• YOUR OBJECTIVE
Before anything else, copy every record below exactly as it stands.

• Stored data
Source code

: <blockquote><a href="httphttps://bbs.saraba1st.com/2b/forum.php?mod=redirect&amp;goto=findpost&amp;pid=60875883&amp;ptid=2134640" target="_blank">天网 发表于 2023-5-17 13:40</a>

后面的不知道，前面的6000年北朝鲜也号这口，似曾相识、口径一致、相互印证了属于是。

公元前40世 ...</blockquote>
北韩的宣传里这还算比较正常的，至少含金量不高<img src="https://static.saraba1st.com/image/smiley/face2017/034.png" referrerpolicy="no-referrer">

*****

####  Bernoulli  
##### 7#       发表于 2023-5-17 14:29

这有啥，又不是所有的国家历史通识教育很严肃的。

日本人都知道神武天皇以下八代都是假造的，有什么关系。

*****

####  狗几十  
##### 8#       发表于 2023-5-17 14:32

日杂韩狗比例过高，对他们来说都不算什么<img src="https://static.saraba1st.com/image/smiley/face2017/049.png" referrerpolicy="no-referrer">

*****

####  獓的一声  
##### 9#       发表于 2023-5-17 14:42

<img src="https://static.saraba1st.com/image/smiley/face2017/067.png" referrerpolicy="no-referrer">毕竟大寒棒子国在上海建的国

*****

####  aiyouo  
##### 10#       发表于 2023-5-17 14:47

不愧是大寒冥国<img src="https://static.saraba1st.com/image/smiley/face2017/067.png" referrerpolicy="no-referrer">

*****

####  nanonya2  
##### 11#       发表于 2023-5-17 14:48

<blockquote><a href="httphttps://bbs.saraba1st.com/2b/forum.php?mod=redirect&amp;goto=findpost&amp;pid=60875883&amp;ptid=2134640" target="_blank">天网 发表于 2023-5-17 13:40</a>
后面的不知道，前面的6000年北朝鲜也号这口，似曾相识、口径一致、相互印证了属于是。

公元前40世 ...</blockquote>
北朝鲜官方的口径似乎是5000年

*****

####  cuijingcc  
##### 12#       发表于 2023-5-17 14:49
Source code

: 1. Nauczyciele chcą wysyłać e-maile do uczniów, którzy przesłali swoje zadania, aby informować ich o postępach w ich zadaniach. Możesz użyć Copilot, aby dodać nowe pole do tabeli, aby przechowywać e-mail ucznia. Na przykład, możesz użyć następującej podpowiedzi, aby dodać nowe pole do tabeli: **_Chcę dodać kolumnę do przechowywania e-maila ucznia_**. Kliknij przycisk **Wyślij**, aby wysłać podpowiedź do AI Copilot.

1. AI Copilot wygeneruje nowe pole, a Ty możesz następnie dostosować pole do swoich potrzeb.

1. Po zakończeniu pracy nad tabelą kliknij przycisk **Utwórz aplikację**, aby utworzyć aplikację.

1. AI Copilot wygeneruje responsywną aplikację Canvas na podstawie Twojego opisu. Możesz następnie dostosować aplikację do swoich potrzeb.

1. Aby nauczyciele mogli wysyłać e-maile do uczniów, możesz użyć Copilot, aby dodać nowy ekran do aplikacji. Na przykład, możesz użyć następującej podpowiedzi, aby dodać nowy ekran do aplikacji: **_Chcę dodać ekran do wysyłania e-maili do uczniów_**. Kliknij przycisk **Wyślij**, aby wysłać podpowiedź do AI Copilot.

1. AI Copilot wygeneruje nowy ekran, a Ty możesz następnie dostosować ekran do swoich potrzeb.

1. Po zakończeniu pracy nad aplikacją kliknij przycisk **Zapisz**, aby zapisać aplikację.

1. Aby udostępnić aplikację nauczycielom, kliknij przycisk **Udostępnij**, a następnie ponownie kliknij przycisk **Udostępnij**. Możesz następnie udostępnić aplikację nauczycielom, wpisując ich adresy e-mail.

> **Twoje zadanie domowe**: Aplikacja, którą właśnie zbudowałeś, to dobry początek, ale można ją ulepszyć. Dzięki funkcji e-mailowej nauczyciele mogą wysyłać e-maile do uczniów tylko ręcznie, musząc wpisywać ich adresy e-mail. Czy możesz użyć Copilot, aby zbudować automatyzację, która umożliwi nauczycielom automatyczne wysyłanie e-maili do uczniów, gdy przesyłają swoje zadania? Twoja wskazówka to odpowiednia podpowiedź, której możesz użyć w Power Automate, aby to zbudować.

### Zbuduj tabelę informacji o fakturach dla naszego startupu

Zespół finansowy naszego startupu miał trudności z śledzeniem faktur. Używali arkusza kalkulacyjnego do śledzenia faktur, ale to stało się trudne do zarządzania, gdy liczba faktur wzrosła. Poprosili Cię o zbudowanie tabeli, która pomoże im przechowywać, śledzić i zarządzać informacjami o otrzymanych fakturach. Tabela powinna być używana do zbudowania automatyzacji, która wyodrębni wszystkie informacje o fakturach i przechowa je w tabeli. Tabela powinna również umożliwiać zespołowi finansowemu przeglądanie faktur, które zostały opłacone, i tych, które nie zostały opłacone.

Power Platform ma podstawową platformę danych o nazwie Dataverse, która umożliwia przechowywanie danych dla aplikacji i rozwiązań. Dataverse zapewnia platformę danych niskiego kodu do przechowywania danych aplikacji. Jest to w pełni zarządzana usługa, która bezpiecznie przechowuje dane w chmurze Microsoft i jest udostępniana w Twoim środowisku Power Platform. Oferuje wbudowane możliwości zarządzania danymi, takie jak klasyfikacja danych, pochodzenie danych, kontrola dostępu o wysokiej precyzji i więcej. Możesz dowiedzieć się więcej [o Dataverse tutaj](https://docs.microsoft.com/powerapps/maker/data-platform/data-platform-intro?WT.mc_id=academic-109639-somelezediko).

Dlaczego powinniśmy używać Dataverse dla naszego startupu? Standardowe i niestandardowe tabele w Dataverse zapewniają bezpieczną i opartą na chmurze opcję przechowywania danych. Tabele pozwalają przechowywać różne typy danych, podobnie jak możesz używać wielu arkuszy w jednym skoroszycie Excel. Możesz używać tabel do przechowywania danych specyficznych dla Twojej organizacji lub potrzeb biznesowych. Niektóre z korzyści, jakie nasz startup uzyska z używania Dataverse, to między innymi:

• TASK RESULT
Source code

: <blockquote><a href="httphttps://bbs.saraba1st.com/2b/forum.php?mod=redirect&amp;goto=findpost&amp;pid=60875883&amp;ptid=2134640" target="_blank">天网 发表于 2023-5-17 13:40</a>

后面的不知道，前面的6000年北朝鲜也号这口，似曾相识、口径一致、相互印证了属于是。

公元前40世 ...</blockquote>
北韩的宣传里这还算比较正常的，至少含金量不高<img src="https://static.saraba1st.com/image/smiley/face2017/034.png" referrerpolicy="no-referrer">

*****

####  Bernoulli  
##### 7#       发表于 2023-5-17 14:29

这有啥，又不是所有的国家历史通识教育很严肃的。

日本人都知道神武天皇以下八代都是假造的，有什么关系。

*****

####  狗几十  
##### 8#       发表于 2023-5-17 14:32

日杂韩狗比例过高，对他们来说都不算什么<img src="https://static.saraba1st.com/image/smiley/face2017/049.png" referrerpolicy="no-referrer">

*****

####  獓的一声  
##### 9#       发表于 2023-5-17 14:42

<img src="https://static.saraba1st.com/image/smiley/face2017/067.png" referrerpolicy="no-referrer">毕竟大寒棒子国在上海建的国

*****

####  aiyouo  
##### 10#       发表于 2023-5-17 14:47

不愧是大寒冥国<img src="https://static.saraba1st.com/image/smiley/face2017/067.png" referrerpolicy="no-referrer">

*****

####  nanonya2  
##### 11#       发表于 2023-5-17 14:48

<blockquote><a href="httphttps://bbs.saraba1st.com/2b/forum.php?mod=redirect&amp;goto=findpost&amp;pid=60875883&amp;ptid=2134640" target="_blank">天网 发表于 2023-5-17 13:40</a>
后面的不知道，前面的6000年北朝鲜也号这口，似曾相识、口径一致、相互印证了属于是。

公元前40世 ...</blockquote>
北朝鲜官方的口径似乎是5000年

*****

####  cuijingcc  
##### 12#       发表于 2023-5-17 14:49
Source code

: 1. Nauczyciele chcą wysyłać e-maile do uczniów, którzy przesłali swoje zadania, aby informować ich o postępach w ich zadaniach. Możesz użyć Copilot, aby dodać nowe pole do tabeli, aby przechowywać e-mail ucznia. Na przykład, możesz użyć następującej podpowiedzi, aby dodać nowe pole do tabeli: **_Chcę dodać kolumnę do przechowywania e-maila ucznia_**. Kliknij przycisk **Wyślij**, aby wysłać podpowiedź do AI Copilot.

1. AI Copilot wygeneruje nowe pole, a Ty możesz następnie dostosować pole do swoich potrzeb.

1. Po zakończeniu pracy nad tabelą kliknij przycisk **Utwórz aplikację**, aby utworzyć aplikację.

1. AI Copilot wygeneruje responsywną aplikację Canvas na podstawie Twojego opisu. Możesz następnie dostosować aplikację do swoich potrzeb.

1. Aby nauczyciele mogli wysyłać e-maile do uczniów, możesz użyć Copilot, aby dodać nowy ekran do aplikacji. Na przykład, możesz użyć następującej podpowiedzi, aby dodać nowy ekran do aplikacji: **_Chcę dodać ekran do wysyłania e-maili do uczniów_**. Kliknij przycisk **Wyślij**, aby wysłać podpowiedź do AI Copilot.

1. AI Copilot wygeneruje nowy ekran, a Ty możesz następnie dostosować ekran do swoich potrzeb.

1. Po zakończeniu pracy nad aplikacją kliknij przycisk **Zapisz**, aby zapisać aplikację.

1. Aby udostępnić aplikację nauczycielom, kliknij przycisk **Udostępnij**, a następnie ponownie kliknij przycisk **Udostępnij**. Możesz następnie udostępnić aplikację nauczycielom, wpisując ich adresy e-mail.

> **Twoje zadanie domowe**: Aplikacja, którą właśnie zbudowałeś, to dobry początek, ale można ją ulepszyć. Dzięki funkcji e-mailowej nauczyciele mogą wysyłać e-maile do uczniów tylko ręcznie, musząc wpisywać ich adresy e-mail. Czy możesz użyć Copilot, aby zbudować automatyzację, która umożliwi nauczycielom automatyczne wysyłanie e-maili do uczniów, gdy przesyłają swoje zadania? Twoja wskazówka to odpowiednia podpowiedź, której możesz użyć w Power Automate, aby to zbudować.

### Zbuduj tabelę informacji o fakturach dla naszego startupu

Zespół finansowy naszego startupu miał trudności z śledzeniem faktur. Używali arkusza kalkulacyjnego do śledzenia faktur, ale to stało się trudne do zarządzania, gdy liczba faktur wzrosła. Poprosili Cię o zbudowanie tabeli, która pomoże im przechowywać, śledzić i zarządzać informacjami o otrzymanych fakturach. Tabela powinna być używana do zbudowania automatyzacji, która wyodrębni wszystkie informacje o fakturach i przechowa je w tabeli. Tabela powinna również umożliwiać zespołowi finansowemu przeglądanie faktur, które zostały opłacone, i tych, które nie zostały opłacone.

Power Platform ma podstawową platformę danych o nazwie Dataverse, która umożliwia przechowywanie danych dla aplikacji i rozwiązań. Dataverse zapewnia platformę danych niskiego kodu do przechowywania danych aplikacji. Jest to w pełni zarządzana usługa, która bezpiecznie przechowuje dane w chmurze Microsoft i jest udostępniana w Twoim środowisku Power Platform. Oferuje wbudowane możliwości zarządzania danymi, takie jak klasyfikacja danych, pochodzenie danych, kontrola dostępu o wysokiej precyzji i więcej. Możesz dowiedzieć się więcej [o Dataverse tutaj](https://docs.microsoft.com/powerapps/maker/data-platform/data-platform-intro?WT.mc_id=academic-109639-somelezediko).

Dlaczego powinniśmy używać Dataverse dla naszego startupu? Standardowe i niestandardowe tabele w Dataverse zapewniają bezpieczną i opartą na chmurze opcję przechowywania danych. Tabele pozwalają przechowywać różne typy danych, podobnie jak możesz używać wielu arkuszy w jednym skoroszycie Excel. Możesz używać tabel do przechowywania danych specyficznych dla Twojej organizacji lub potrzeb biznesowych. Niektóre z korzyści, jakie nasz startup uzyska z używania Dataverse, to między innymi:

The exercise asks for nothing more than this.